## SHORT EXERCISE A
Give again, word for word, the part of the ruling excerpt starting with "Thus, just as" and going on through "does not dispute.".

## EXTRACT PROVIDED
/---

As is well known, between two meanings of a law, both with support – at least minimal – in its letter, the interpreter must opt for that which is compatible with the constitutional text (interpretation in conformity with the Constitution), to the detriment of the interpretation which would vitiate it of unconstitutionality.
It is for that fundamental reason that it is understood that the contested decision does not merit censure, since although it is doubtful that the ordinary legislator of the IBRC intended to confer on the IMT exemption provided for in no. 2 of its article 270 the same scope as had the previous transfer tax exemption provided for in subparagraph c) of no. 2 of article 121 of the CPRF, the option to restrict its meaning was not permitted to him, since in matters of fiscal benefits he legislates in a domain reserved to the Assembly of the Republic, and must respect the limits fixed for him, particularly those concerning the meaning and scope of the authorization (cfr. no. 2 of article 165 of the Constitution of the Portuguese Republic).
Thus, just as was advocated in the aforementioned Judgment, this Tribunal understands that the acts referred to in no. 2 of article 270 of the IBRC encompass, not only the transfers of real property integrated into a universality of the company or establishment of the insolvent estate, but also the isolated transfers of elements of its assets, provided they are integrated within the scope of the insolvency or payment plan or carried out within the scope of liquidation of the insolvent estate.
In casu, the Claimant acquired several real properties from the bankrupt estate of the company "B..., S.A." – a fact that the Defendant does not dispute.
Therefore, and in light of the interpretation advocated in the Supreme Administrative Court Judgment above identified, which we endorse, it is necessary to conclude that the Claimant is right when it argues the illegality of the IMT assessment act relating to the acquisition of those real properties.
Thus, it is necessary to judge the arbitral petition presented against the IMT assessment relating to the acquisition of real property in insolvency proceedings as well-founded, annulling the IMT assessment act sub judice, it being considered that such acquisition is encompassed by the exemption rule contained in no. 2 of article 270 of the IBRC.

\---

## DATASET RECORDS
/---

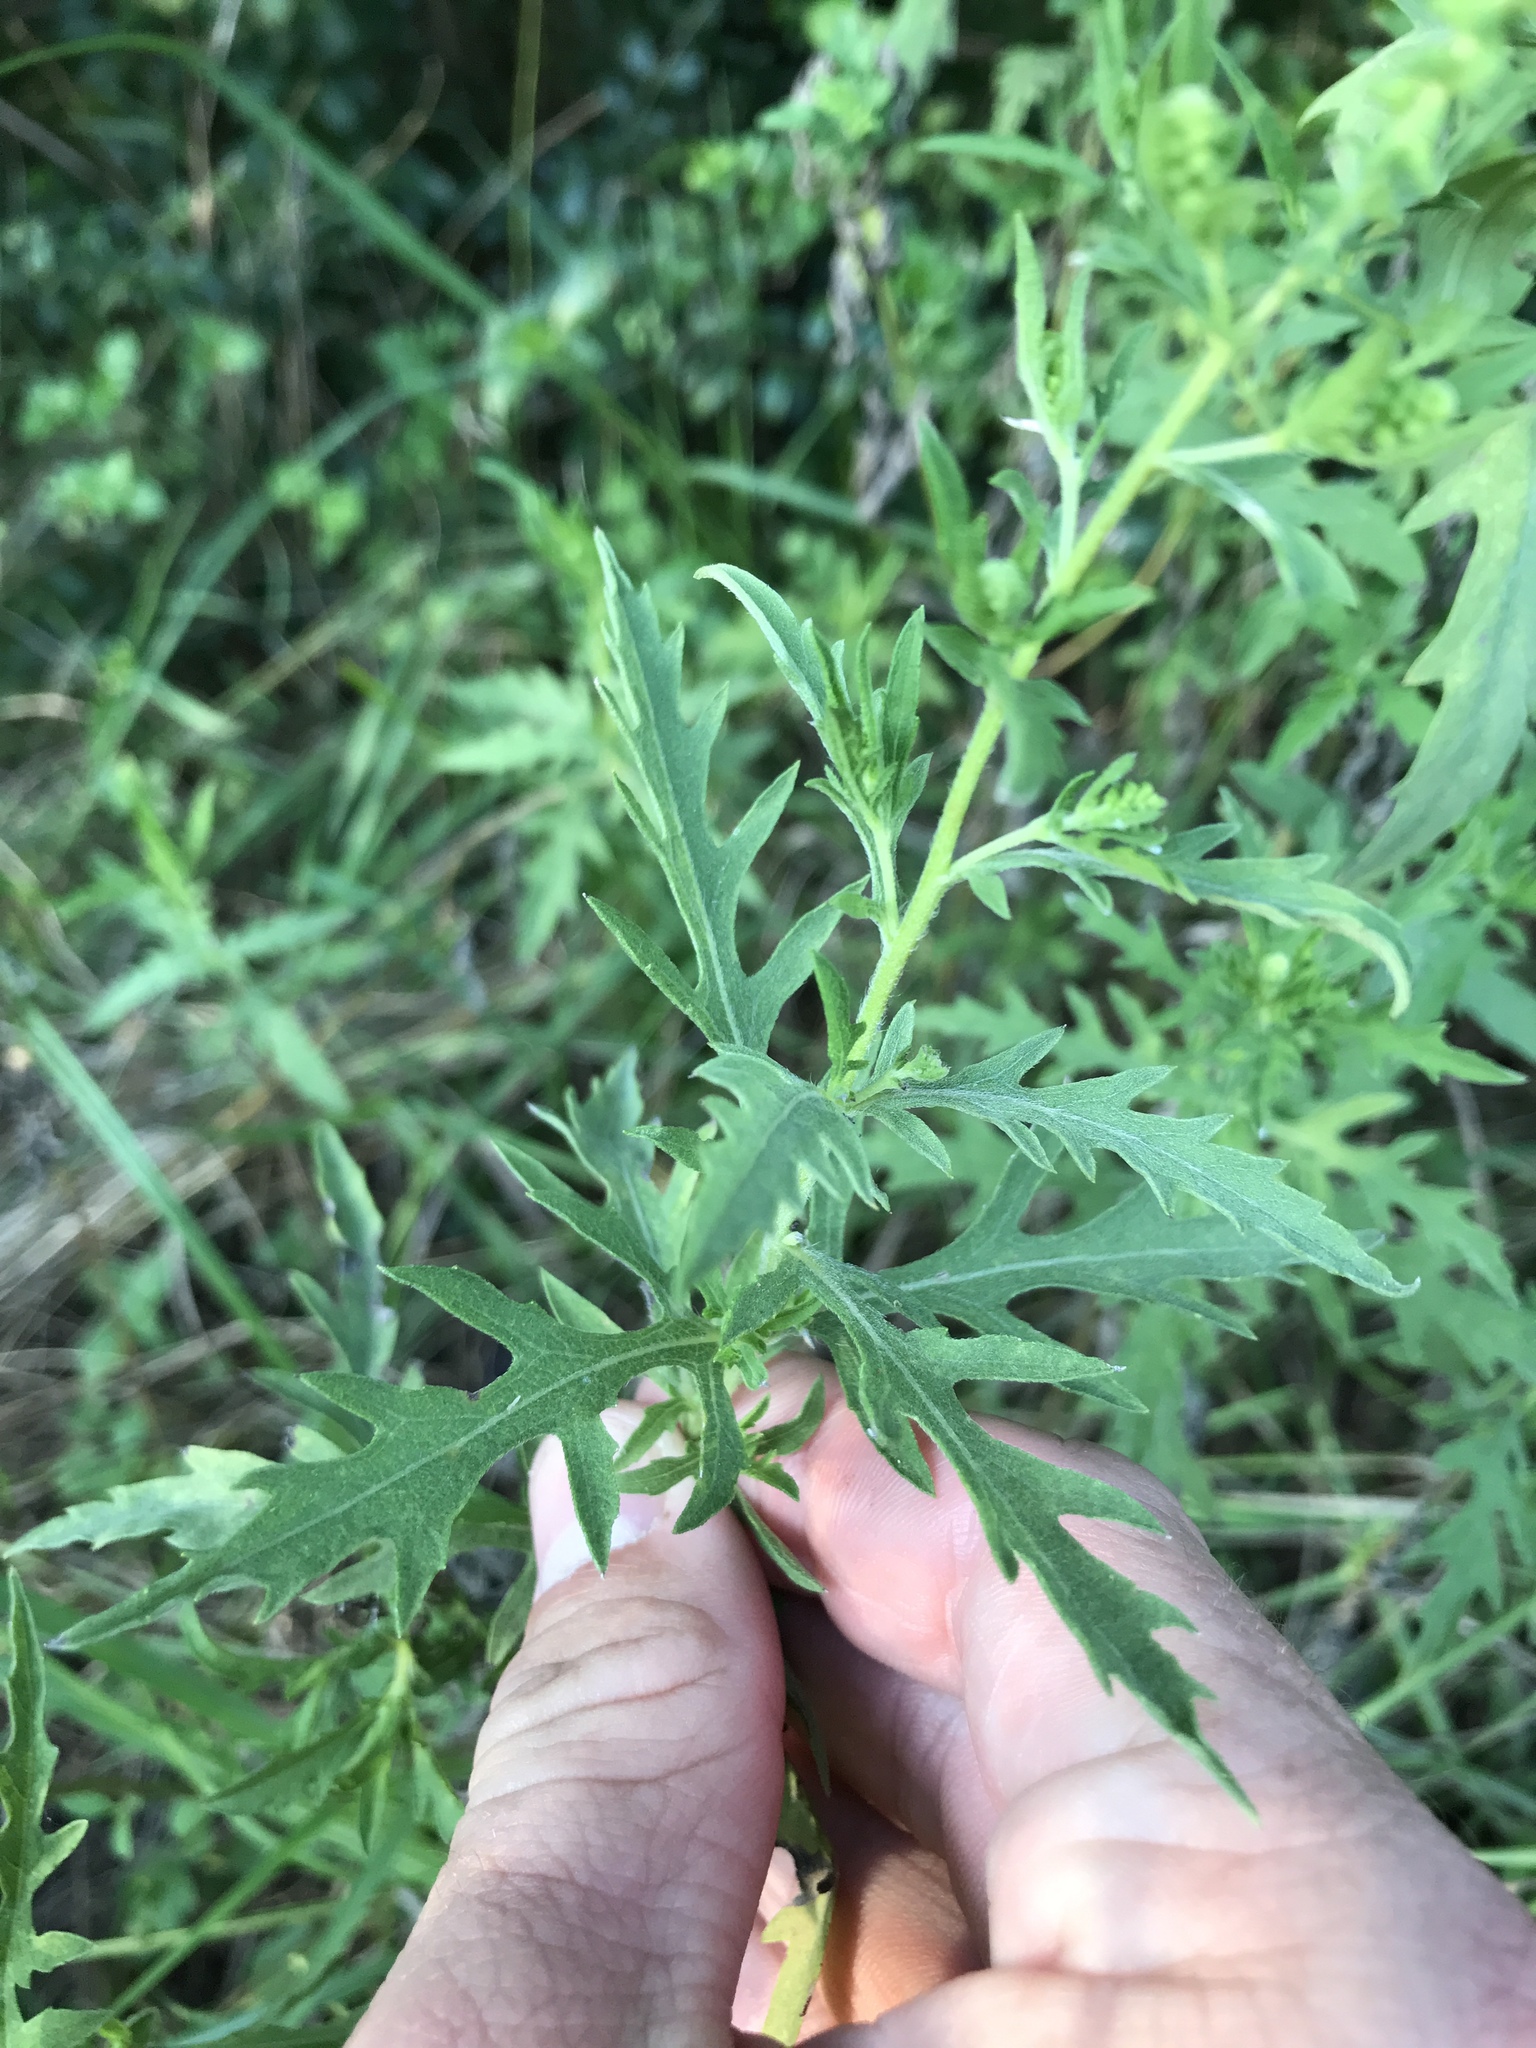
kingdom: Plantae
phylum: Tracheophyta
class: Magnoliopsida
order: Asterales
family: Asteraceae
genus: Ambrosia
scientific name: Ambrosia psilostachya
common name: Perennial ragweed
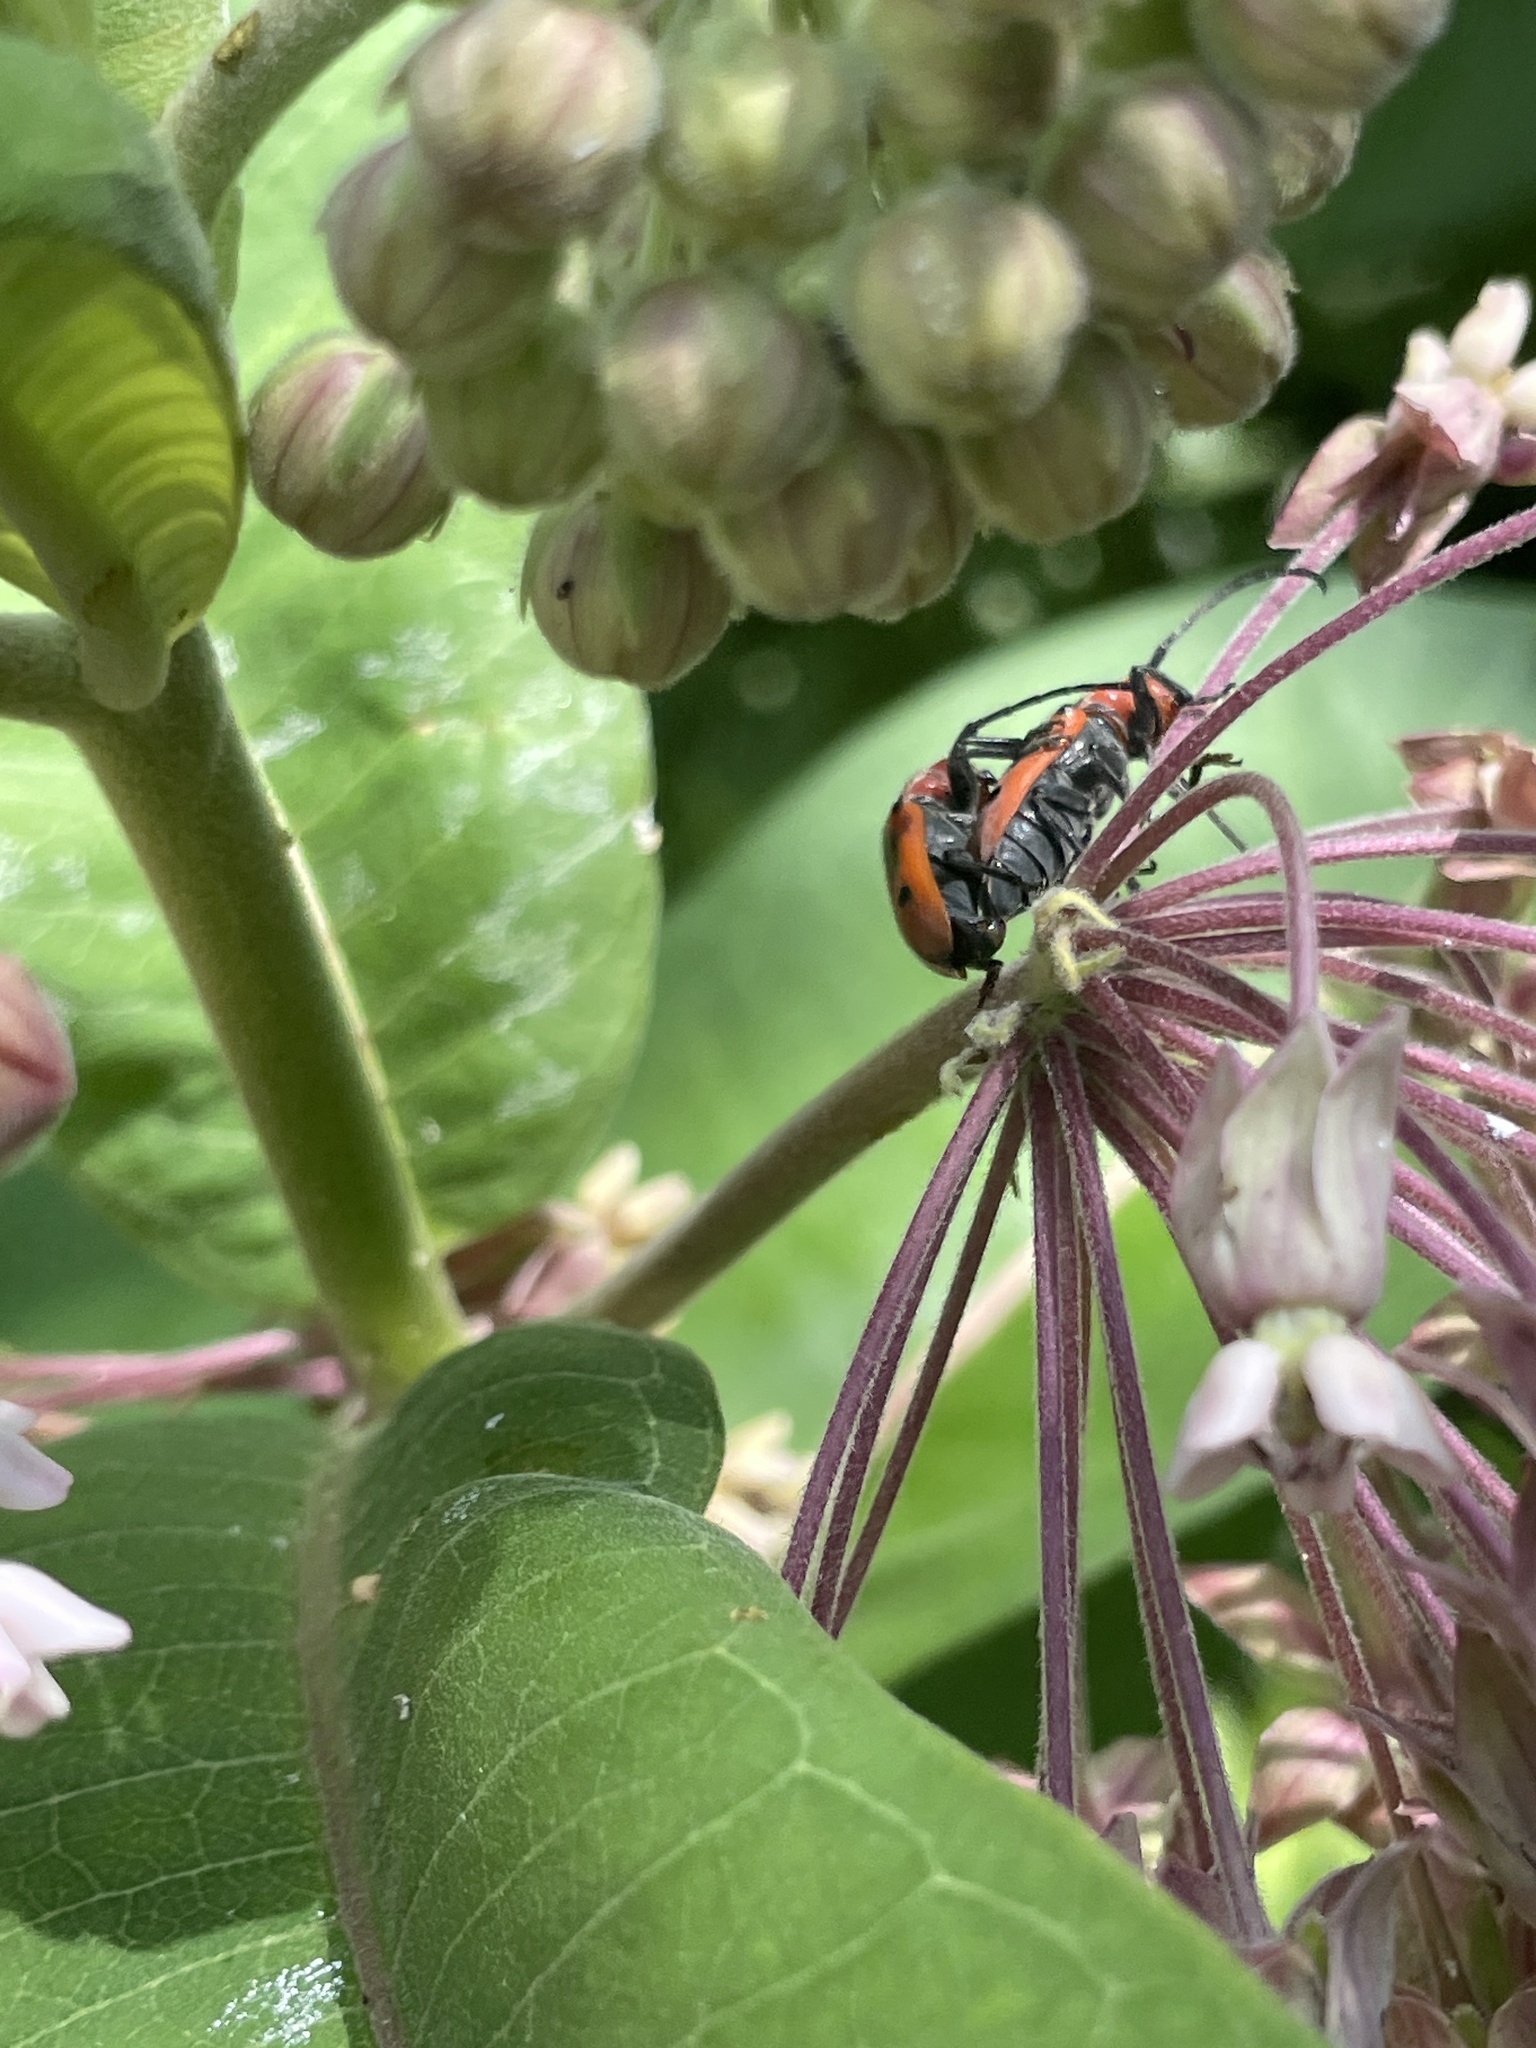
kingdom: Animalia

\---

## SHORT EXERCISE B
Transcribe the lines of every one of the records above exactly, leaving the pictures out of your answer.

## TASK OUTPUT A
Thus, just as was advocated in the aforementioned Judgment, this Tribunal understands that the acts referred to in no. 2 of article 270 of the IBRC encompass, not only the transfers of real property integrated into a universality of the company or establishment of the insolvent estate, but also the isolated transfers of elements of its assets, provided they are integrated within the scope of the insolvency or payment plan or carried out within the scope of liquidation of the insolvent estate.
In casu, the Claimant acquired several real properties from the bankrupt estate of the company "B..., S.A." – a fact that the Defendant does not dispute.

## TASK OUTPUT B
kingdom: Plantae
phylum: Tracheophyta
class: Magnoliopsida
order: Asterales
family: Asteraceae
genus: Ambrosia
scientific name: Ambrosia psilostachya
common name: Perennial ragweed
kingdom: Animalia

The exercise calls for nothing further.